You weren’t supposed to care. That was the whole point.
But when you walked into that room and saw Ryan kissing some girl—her hands tangled in his hair, his grip firm on her waist—something in your chest tightened. You didn’t say anything. Didn’t give him the satisfaction of a reaction. You just turned around and walked away.
What you didn’t realize was that Ryan saw you. The way your shoulders tensed. The way you left a little too quickly, like you didn’t want to be there any longer than necessary.
He told himself it didn’t matter. That you didn’t matter.
But then, at some party weeks later, you were suddenly nowhere to be found. One second, you were in sight, just where he left you. The next, you had disappeared.
Ryan didn’t know why it bothered him so much. Why he started scanning the room, why his grip on his drink tightened. When he finally spotted you—standing too close to some guy, laughing at something he said—something in him snapped.

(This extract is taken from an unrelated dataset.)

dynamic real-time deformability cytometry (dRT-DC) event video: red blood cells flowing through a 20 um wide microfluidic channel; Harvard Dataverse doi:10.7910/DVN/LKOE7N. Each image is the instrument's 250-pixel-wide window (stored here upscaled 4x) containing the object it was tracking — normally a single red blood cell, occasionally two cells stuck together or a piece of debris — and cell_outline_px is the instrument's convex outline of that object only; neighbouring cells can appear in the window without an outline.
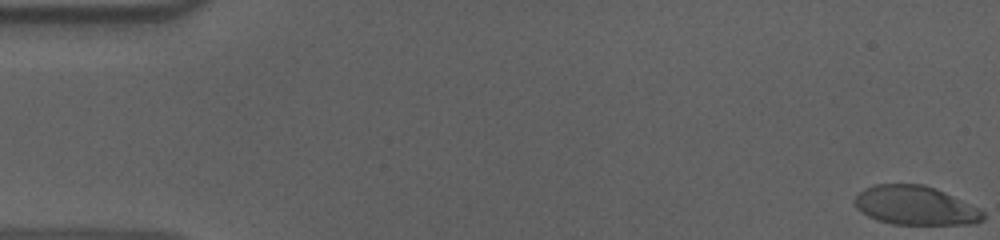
{"species": "human", "species_latin": "Homo sapiens", "temperature_condition": "cold", "stored_images_in_passage": 50, "camera_frame_rate_fps": 3000, "um_per_image_px": 0.085, "donor": {"sex": "male"}, "frame": {"image": 1, "passage_image": 1, "time_ms": 0.0, "image_size_px": [1000, 240], "cell_outline_px": [[984, 220], [976, 224], [892, 224], [876, 220], [868, 216], [856, 208], [852, 200], [864, 188], [876, 184], [924, 184], [936, 188], [984, 212]], "centroid_in_image_um": [77.76, 17.47], "position_along_channel_um": 7.2, "area_um2": 29.07}}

Before he even thought it through, he was there. His hand wrapped around your wrist, pulling you back before you could react.
"Time to go," he muttered, voice low, sharp.
"Ryan—what the hell?" You tried to pull away, but his grip didn’t loosen. His jaw was clenched, eyes dark with something unreadable.
"Don't disappear on me like that," he bit out.
You frowned. "Since when do you care?"
His grip tightened—just for a second—before he let out a sharp breath. "I don’t," he scoffed. "But if you’re gonna act like you belong to someone, might as well be me."